I never get this either: Like the cow that jumped over the candlestick. I mean why would it?
You Ain’t Nothin But A Tomato Can. Always made me think something odd. Like what the hair’s going on here.
I never get this either: Like the cow that jumped over the candlestick. I mean why would it?
Uhm, I’ve seen this used quite a few times in this thread alone, but I still don’t know what WAG means…
Does it have anything to do with the movie “Wag the Dog”? As in, someone’s kinda distracting from the main point, and your WAG is like a counter to their WAG, which means bringing them back to reality?
Or is it more probably an acronym, such as:
Wrath Against God (I always think of this whenever I see it)
War Against Guerillas (as in, the Guerillas of Ignorance!)
Witty Advice Given (maybe that’s why everyone likes to reference “my WAG”)
Wimpy-Ass Gripe (that’s why it must always be prefaced by WAG?)
Someone de-ignorize me please!

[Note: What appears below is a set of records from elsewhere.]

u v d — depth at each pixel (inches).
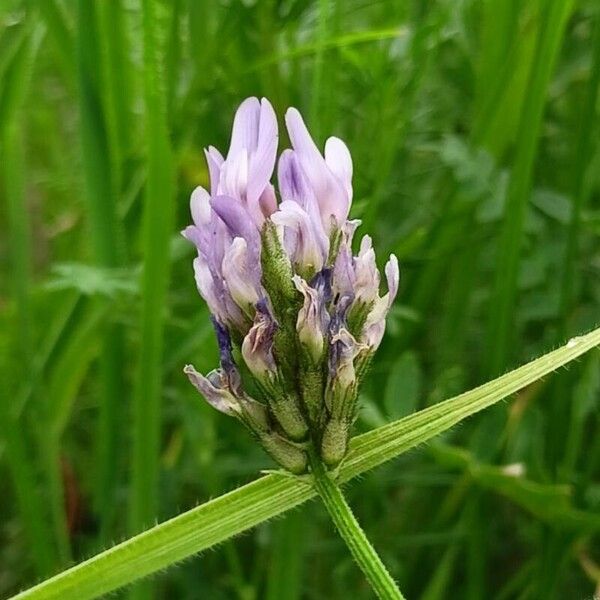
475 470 4.1
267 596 4.8
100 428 5.3
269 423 2.5
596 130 5.1
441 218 5.4
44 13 4.8
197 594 5.4
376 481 5.3
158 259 4.1
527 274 5.1
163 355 4.9
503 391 2.7
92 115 4.5
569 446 4.8
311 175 2.5
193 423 5.3
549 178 6.1
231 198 2.4
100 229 4.6
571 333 5.2
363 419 4.1
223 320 2.5
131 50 5.1
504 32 5.1
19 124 5.3
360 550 2.5
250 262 2.4
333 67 4.7
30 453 6.2
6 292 7.6
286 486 2.8
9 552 6.3
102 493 5.2
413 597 5.5
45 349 5.5
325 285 2.4
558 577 4.7
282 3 4.8
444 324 5.7
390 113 5.1
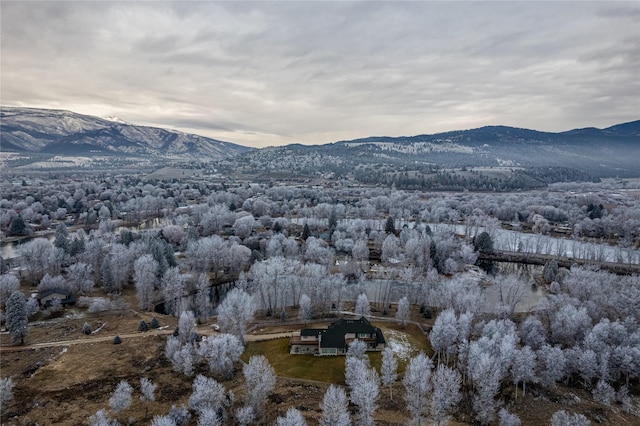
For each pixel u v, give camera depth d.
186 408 97.56
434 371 116.00
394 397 104.19
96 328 142.62
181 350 119.00
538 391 106.56
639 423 97.81
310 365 118.88
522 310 167.38
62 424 92.38
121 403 92.38
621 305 144.00
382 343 126.56
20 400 99.69
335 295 181.00
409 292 184.38
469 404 101.44
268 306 167.38
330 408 86.75
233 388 107.38
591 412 99.19
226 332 136.25
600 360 111.00
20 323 126.31
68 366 115.56
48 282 170.25
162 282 181.25
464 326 126.88
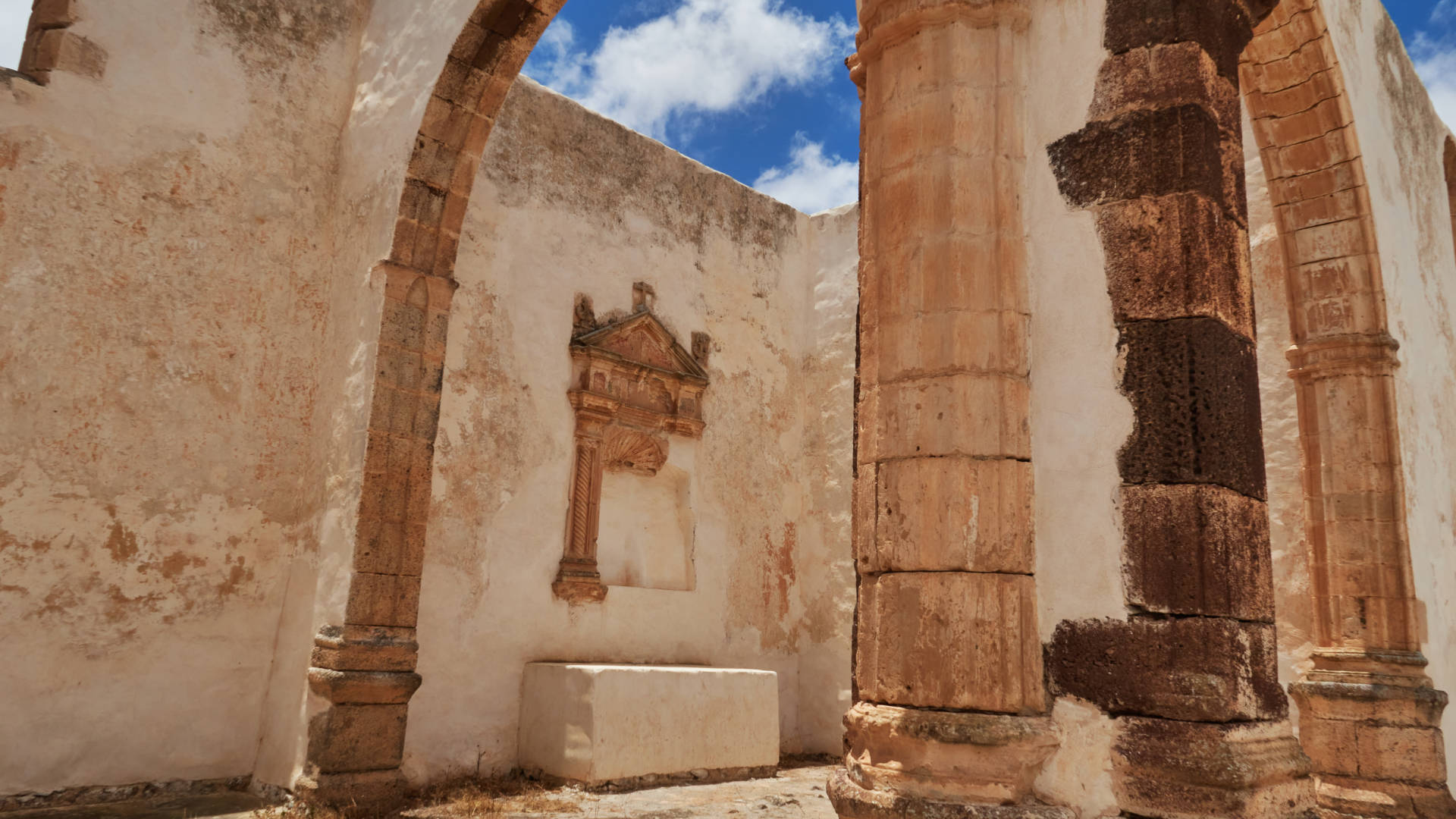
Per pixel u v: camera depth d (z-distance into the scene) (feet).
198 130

That is what my WAG says.
The only thing that makes sense is Wild-Ass Guess.
Could “One will cost you a nickel” have something to do with project Exile? – where if someone commits a felony using a handgun, it’s a federal offense, with a mandatory 5-year sentence.

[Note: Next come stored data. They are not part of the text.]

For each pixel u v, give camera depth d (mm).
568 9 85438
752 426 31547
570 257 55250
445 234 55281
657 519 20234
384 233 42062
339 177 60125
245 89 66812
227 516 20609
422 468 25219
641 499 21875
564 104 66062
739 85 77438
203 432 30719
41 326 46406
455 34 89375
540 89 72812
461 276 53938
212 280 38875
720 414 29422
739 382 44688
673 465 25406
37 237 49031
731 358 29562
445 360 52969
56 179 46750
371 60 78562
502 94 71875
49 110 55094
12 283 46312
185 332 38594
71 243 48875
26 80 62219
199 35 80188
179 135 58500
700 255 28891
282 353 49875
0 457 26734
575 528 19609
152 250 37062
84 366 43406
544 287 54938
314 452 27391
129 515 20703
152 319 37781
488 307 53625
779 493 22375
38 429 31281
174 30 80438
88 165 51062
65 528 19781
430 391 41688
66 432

My Wild **A[/A]ss Guess is that it means Wild Ass Guess.
My mother, when surprised by something, has a habit of saying “Ye gads and little fishes”. I kinda doubt I’ll ever find an etymology for that one.
I hope to G*d that means something different that it does in the states (to get a girl pregnant)!
It does. It’s simply to knock on someone’s door, or go to visity them. A British lady moved in next door to a friend of mine, and he was going to help her with plumbing or something one Saturday morning. She told him she’d be up early, so he could just come and knock her up whenever he was ready. He thought it was rather forward of her.
“Ye gods and little fishes” is from, IIRC, the movie Lifeboat (1944). Tallulah Bankhead’s character speaks the line.
At least that’s how I remember it. I remember seeing a commercial for the movie when it was to be shown on UHF (!) TV in the early 80s. That line was part of the commercial, and it’s stuck with me ever since.
Makes sense - Nickel = 5 cents = 5 years. However, why use prison slang (I assume that’s what it is) that few people can understand on a billboard that far more will see?
I googled, being the good little boy that I am, and regarding “Ye Gods …” I found this:
believe “bling-bling” which IMHO is by far the most retarded saying I’ve ever had the displeasure of hearing, it refers to the sound effect in movies, television and cartoons that is heard when light glints off of jewels, gold, or anything shiny.
And as for “Don’t look a gift horse in the mouth”, this is a very old saying regarding how people tell the age of a horse. You look into the horse’s mouth and see the length of his teeth, or rather it’s really the shortness of his gums, and the longer the teeth appear the older the animal is. So looking a gift horse in the mouth and seeing that it was an old animal would be considered rude, since someone just gave it to you rather than making you pay for it.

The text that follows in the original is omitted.